Od dziesiątego roku życia mieszkam praktycznie na ulicy. Teoretycznie miałem dom, jednak nie czekało mnie w nim nic innego niż lanie. Dlatego też zaraz po szkole uciekałem na ulicę. Rzadko wagarowałem, to zwróciłoby na mnie niepotrzebną uwagę nauczycieli.

Dlatego lekcje odrabiałem w "podziemnym mieście". Wchodziło się do niego przez kanały. Mimo to tylko na wejściu śmierdziało fekaliami. Nie żeby dalej był jakiś specjalnie przyjemny zapach. Głównie czuć było papierosy i narkotyki. Zaraz za tymi zapachami szła woń spoconej skóry. W niektórych miejscach czuć było krew.

Schodziłem tam jednym z wielu wejść. Szedłem prosto do Kosy – sprzedawcy elektroniki. Był on dla mnie jak ojciec. To on nauczył mnie jak przeżyć w tym świecie oraz opiekował się mną. W zamian pomagałem mu w sprzedaży.

Teraz miałem już osiemnaście lat. No niemal osiemnaście, urodziny miałem mieć dopiero w październiku. Jednak myśl o tym, że jestem niemal dorosły podobała mi się. Może i byłem omegą. I to taką omegą na którą większość alf, bet czy delt by nie spojrzała. Ale za to dzięki treningowi byłem silny i sprytny.

Poradziłbym sobie z większością delt lub bet. Z kilkoma już nawet walczyłem podczas walk w klatkach. Jasne alfy wciąż nie miały w większości problemów by sprowadzić mnie do parteru, ale z nimi mogły tak naprawdę równać się tylko inne alfy, lub te najsilniejsze bety.

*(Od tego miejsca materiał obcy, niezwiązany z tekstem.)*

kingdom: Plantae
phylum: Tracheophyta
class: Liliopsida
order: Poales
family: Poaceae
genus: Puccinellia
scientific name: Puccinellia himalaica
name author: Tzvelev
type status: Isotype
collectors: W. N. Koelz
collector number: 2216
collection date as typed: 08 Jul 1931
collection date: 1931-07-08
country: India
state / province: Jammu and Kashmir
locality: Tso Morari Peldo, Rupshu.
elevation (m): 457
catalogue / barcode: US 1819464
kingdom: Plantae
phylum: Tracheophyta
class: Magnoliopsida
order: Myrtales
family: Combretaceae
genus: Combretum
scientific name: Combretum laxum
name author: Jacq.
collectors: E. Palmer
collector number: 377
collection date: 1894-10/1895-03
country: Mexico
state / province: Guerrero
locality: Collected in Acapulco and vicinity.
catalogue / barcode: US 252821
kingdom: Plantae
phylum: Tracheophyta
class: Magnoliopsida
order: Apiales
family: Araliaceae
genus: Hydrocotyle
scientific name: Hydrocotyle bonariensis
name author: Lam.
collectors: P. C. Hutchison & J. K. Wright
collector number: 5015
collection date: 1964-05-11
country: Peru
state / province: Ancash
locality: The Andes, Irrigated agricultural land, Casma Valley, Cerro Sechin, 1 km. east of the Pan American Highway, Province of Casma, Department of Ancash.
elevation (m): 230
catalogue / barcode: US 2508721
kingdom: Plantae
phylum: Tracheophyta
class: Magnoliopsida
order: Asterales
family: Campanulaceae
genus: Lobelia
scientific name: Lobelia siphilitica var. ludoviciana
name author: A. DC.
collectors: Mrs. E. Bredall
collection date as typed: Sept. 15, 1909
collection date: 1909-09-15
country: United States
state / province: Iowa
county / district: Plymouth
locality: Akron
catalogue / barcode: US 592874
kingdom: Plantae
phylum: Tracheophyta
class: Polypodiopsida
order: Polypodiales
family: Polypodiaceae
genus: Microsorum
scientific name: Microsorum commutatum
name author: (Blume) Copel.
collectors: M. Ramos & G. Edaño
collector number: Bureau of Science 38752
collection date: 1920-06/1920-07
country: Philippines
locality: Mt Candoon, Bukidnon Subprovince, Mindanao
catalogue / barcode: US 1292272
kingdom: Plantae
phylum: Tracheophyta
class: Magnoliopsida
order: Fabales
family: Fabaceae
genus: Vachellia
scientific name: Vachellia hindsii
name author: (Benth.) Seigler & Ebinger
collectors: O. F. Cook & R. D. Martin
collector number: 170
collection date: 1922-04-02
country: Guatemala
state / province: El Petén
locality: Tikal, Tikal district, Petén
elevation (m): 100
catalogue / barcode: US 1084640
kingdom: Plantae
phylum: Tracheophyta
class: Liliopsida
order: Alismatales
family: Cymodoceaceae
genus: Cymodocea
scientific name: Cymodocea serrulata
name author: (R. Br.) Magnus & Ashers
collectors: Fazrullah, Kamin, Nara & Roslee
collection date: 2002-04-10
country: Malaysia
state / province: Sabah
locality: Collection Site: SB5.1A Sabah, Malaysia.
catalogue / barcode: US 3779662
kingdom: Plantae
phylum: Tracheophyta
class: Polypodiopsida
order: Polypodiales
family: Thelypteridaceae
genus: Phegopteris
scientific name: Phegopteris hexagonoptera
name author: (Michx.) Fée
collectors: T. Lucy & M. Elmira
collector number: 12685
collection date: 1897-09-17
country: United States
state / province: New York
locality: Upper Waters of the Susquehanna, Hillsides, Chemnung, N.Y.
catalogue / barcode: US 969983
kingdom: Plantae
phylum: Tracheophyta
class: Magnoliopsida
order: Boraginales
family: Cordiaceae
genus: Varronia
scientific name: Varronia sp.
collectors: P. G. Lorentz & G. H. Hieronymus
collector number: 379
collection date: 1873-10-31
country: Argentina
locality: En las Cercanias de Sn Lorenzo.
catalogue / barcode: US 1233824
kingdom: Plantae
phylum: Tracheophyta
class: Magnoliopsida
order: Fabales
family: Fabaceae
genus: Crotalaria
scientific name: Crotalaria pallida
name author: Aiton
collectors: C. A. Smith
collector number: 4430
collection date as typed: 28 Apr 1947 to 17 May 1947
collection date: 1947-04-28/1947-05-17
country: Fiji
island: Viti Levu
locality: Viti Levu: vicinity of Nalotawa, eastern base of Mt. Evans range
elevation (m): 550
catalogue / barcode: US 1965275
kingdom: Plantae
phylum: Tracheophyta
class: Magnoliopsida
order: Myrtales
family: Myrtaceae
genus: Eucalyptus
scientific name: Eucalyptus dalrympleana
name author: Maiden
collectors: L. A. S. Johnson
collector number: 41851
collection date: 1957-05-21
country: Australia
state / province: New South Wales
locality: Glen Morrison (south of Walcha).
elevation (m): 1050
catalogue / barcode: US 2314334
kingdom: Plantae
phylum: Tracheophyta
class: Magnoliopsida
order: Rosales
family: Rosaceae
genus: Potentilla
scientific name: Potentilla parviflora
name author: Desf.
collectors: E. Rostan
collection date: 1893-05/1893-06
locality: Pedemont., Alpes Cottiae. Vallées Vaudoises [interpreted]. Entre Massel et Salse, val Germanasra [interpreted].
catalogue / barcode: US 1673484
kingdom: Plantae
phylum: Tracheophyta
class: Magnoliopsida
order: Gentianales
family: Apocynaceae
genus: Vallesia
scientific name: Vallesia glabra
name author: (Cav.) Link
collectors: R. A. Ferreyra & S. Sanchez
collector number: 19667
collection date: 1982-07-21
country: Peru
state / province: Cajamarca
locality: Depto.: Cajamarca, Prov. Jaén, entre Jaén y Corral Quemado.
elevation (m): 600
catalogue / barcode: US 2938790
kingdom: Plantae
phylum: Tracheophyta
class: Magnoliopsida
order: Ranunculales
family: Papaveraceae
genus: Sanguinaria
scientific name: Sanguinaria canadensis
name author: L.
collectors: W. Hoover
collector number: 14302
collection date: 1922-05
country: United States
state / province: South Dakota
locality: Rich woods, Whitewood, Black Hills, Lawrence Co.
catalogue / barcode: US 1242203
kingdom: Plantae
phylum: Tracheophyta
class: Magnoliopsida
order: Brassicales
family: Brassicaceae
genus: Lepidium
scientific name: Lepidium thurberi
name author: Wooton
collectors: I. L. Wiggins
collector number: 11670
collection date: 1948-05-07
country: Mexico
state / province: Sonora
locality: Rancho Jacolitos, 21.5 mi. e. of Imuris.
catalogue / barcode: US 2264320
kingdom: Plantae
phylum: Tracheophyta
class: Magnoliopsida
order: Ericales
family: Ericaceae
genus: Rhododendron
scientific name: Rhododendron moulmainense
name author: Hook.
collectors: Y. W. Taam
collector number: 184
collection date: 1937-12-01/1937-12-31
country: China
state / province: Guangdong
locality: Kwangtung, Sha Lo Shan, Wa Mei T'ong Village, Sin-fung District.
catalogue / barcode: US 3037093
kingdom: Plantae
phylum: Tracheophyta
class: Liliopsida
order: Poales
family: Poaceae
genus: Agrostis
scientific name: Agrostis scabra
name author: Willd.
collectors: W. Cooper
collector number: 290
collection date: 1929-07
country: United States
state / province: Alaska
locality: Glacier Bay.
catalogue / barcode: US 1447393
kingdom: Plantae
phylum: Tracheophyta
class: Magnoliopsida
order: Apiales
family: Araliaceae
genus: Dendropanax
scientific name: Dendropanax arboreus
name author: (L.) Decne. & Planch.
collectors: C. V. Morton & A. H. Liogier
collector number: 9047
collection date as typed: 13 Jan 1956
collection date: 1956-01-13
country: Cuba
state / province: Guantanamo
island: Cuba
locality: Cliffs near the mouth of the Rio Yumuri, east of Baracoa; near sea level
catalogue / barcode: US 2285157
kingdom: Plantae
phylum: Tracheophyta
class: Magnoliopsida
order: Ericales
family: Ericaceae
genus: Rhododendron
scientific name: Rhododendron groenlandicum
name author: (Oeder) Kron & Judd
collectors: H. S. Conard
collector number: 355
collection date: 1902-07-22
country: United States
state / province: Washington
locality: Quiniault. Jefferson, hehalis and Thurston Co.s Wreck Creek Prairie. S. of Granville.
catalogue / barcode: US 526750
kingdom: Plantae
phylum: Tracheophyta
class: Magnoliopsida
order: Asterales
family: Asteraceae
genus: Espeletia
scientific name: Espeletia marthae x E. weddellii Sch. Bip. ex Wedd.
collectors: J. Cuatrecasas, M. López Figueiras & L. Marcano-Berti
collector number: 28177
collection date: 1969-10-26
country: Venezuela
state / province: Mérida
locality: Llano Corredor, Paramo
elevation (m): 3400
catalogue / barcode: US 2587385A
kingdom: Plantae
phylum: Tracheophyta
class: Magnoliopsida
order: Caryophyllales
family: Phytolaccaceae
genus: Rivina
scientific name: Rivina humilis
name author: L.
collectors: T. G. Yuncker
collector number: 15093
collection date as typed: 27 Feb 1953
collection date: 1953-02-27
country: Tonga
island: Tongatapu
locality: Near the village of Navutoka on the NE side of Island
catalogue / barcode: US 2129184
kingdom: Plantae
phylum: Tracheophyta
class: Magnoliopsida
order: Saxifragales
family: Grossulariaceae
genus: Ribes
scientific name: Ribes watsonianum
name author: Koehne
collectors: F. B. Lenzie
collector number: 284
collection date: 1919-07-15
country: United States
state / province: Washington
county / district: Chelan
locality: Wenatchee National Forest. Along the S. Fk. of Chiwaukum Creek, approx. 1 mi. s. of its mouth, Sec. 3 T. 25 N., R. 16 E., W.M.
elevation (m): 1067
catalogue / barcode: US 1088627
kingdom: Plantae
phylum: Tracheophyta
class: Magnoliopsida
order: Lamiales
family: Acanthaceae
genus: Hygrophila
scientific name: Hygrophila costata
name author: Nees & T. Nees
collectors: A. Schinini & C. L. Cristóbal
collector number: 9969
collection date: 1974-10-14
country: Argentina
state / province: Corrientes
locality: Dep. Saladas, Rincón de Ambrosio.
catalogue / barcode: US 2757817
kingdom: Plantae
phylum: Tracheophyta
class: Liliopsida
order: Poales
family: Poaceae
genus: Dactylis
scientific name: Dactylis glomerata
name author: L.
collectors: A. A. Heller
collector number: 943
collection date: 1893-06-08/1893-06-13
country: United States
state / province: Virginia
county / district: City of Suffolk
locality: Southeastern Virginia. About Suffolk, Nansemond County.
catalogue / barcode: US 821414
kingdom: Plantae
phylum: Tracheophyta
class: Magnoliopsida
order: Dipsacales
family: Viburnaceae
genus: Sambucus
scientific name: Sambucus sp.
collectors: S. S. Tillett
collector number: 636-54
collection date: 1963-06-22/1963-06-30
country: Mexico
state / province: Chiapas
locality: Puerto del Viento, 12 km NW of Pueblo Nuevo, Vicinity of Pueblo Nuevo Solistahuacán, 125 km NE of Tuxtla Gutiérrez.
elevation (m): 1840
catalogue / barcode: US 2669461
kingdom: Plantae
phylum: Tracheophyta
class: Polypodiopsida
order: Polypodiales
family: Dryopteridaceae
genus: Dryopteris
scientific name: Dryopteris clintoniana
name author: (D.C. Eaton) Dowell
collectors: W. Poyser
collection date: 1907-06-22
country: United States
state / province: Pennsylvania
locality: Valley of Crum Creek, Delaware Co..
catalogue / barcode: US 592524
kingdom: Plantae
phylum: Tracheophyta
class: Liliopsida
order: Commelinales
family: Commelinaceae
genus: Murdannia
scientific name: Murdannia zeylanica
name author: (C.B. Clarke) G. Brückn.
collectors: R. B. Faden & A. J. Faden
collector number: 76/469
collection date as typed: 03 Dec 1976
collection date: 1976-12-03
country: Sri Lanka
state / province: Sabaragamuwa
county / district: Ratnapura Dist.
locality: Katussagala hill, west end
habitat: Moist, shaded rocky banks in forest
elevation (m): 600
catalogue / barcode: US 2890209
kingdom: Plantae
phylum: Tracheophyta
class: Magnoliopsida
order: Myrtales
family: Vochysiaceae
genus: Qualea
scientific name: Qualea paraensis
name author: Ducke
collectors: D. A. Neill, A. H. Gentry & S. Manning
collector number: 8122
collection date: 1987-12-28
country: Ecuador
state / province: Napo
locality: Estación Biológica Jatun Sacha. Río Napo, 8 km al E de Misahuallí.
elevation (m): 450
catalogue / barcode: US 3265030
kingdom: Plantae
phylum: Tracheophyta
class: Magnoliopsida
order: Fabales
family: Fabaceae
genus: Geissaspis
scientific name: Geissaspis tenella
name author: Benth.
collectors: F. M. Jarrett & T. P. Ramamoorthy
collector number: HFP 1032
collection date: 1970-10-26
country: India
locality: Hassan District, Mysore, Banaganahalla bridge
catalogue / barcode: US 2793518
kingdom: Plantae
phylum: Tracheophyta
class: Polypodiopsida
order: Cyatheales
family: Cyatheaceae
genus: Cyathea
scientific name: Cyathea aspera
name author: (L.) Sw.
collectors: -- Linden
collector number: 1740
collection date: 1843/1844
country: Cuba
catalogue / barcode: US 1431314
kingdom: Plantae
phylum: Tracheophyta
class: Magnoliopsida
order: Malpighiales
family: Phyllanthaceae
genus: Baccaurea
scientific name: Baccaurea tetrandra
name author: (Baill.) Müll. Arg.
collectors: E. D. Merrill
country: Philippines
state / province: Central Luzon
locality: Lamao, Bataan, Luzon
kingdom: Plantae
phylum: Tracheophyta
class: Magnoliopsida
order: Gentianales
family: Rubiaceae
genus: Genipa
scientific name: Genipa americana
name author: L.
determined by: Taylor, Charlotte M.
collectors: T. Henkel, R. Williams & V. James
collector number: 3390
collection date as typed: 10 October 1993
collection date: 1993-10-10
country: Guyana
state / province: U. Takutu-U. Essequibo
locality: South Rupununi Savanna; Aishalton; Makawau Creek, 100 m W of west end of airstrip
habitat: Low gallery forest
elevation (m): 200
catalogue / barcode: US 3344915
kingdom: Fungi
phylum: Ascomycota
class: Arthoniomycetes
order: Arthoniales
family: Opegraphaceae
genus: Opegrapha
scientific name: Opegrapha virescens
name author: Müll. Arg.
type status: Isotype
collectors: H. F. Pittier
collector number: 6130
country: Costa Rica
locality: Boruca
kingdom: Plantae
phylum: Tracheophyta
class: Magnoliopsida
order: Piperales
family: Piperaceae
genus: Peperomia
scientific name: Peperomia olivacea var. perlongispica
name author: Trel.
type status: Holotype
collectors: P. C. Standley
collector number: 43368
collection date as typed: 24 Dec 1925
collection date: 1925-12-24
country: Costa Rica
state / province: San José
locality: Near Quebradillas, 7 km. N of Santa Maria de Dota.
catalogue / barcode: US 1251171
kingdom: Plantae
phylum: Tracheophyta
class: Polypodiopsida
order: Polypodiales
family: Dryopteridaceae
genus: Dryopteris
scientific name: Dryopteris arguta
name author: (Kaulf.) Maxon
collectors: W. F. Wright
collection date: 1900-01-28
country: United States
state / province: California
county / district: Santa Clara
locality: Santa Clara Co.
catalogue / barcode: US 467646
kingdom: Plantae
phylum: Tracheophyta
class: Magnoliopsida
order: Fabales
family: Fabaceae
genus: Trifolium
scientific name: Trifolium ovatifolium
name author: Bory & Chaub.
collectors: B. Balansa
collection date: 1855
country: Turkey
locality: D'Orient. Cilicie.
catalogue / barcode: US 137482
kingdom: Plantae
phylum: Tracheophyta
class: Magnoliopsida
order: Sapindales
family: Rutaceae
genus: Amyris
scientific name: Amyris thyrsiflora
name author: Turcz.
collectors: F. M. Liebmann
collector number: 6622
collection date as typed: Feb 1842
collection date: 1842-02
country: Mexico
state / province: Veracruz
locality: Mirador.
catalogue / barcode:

-Hej Kosa – przywitałem się z uśmiechem a wilkołak o dziwo mi nie odpowiedział. Zdziwiło mnie to. Nigdy wcześniej to się nie wydarzyło. Zamiast to pokazał mi dzisiejszą gazetę.

Na okładce było zdjęcie budynku przypominającego więzienie. Nad zdjęciem widniał napis "Ośrodek resocjalizacji Omeg". Spojrzałem na mężczyznę nie wiedząc co powiedzieć.

-Jest nowe prawo. Jeśli złapią cię samego poza domem, a twoi rodzice nie potwierdzą, że pozwolili ci wyjść – zaczął spokojnie Kosa a strach zaczął rodzić się w moim sercu. - To cię tam zamkną. I nie wypuszczą póki nie uznają, że jesteś przykładną omegą. Bunt. Nie możesz dać im się złapać i złamać. Nie możesz przestać być Buntem.

Mam wiele przezwisk i imion. W zależności od tego gdzie się znajduję inaczej na mnie mówią. W północnych dzielnicach bardziej kojarzą mnie z imieniem "Sztorm", w zachodnich mówią na mnie "Sztylet". Mam jeszcze wiele innych imion. O nich wszystkich wiedzą tylko dwie osoby.

Ja i Kosa. Kosa zna nawet moje prawdziwe imię. Preferuje jednak nazywanie mnie Buntem.

-Najwyżej będę udawać –prychnąłem cicho. Kosa położył uszy po sobie i warknął na mnie.

-To nie takie proste. Wszczepią ci nadajnik. Usuną go dopiero gdy znajdziesz swoją bratnią duszę i ona będzie tego chciała –był zirytowany. I zatroskany. Zapach powietrza tuż przed burzą zaczął być intensywniejszy przez złość. Ten zapach kojarzył mi się już tylko z ojcowską miłością.

-Czyli mam się zmywać? Na jakiś dłuższy okres czasu? - spytałem niepewnie, z nadzieją, że usłyszę przeczącą odpowiedź. Zamiast tego otrzymałem skinienie głowy.

-Stocz dziś ostatnią walkę. Potem zniknij póki sytuacja się nie zmieni – powiedział Kosa. Słyszałem ból w jego głosie. Oboje wiedzieliśmy, że w najbliższym czasie sytuacja się nie zmieni.

-Załatwisz wszystko? - spytałem cicho. Ponownie otrzymałem skinienie głowy. Wiedziałem, że muszę być silny  i nie mogę się rozpłakać. Wyciągnąłem z mojej torby broń i położyłem ją na blacie. Tak było bezpieczniej. Nie chciałem jej stracić.

Moją bronią był sztylet. Dostałem go od Kosy na piętnaste urodziny. Miał na ostrzu napis "Tylko Bunt może coś zmienić". Rękojeść owinięta była czarną skórą. Dla mnie ten sztylet był piękny. Poza tym parę uratował mi tyłek.